▶ **What is needed**:
Please repeat the lines below exactly. Begin with the line containing "- panel from (108, 122) to (217, 293)" and go on through the line containing "- cover from (487, 495) to (572, 649)".

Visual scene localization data
Start of Block

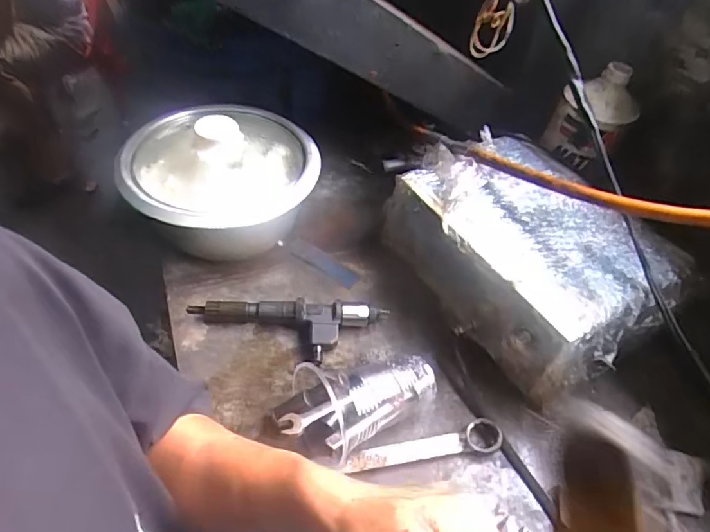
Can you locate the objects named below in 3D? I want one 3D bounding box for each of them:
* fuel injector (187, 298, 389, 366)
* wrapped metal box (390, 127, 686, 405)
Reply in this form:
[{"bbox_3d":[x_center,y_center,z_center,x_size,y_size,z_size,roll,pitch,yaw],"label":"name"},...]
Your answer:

End of Block
Start of Block

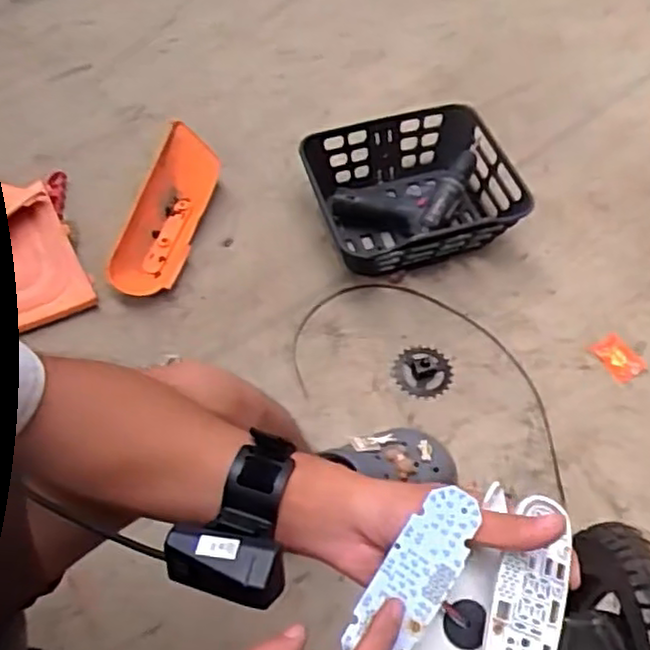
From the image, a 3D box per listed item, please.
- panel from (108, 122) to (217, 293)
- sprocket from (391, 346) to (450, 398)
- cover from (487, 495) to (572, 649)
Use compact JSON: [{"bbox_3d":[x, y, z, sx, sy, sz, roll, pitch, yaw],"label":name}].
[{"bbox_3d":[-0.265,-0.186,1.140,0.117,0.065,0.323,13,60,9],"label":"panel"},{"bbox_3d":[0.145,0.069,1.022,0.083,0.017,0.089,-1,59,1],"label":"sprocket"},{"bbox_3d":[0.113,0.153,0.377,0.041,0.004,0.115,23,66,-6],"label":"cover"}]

End of Block

▶ **Output for this task**:
- panel from (108, 122) to (217, 293)
- sprocket from (391, 346) to (450, 398)
- cover from (487, 495) to (572, 649)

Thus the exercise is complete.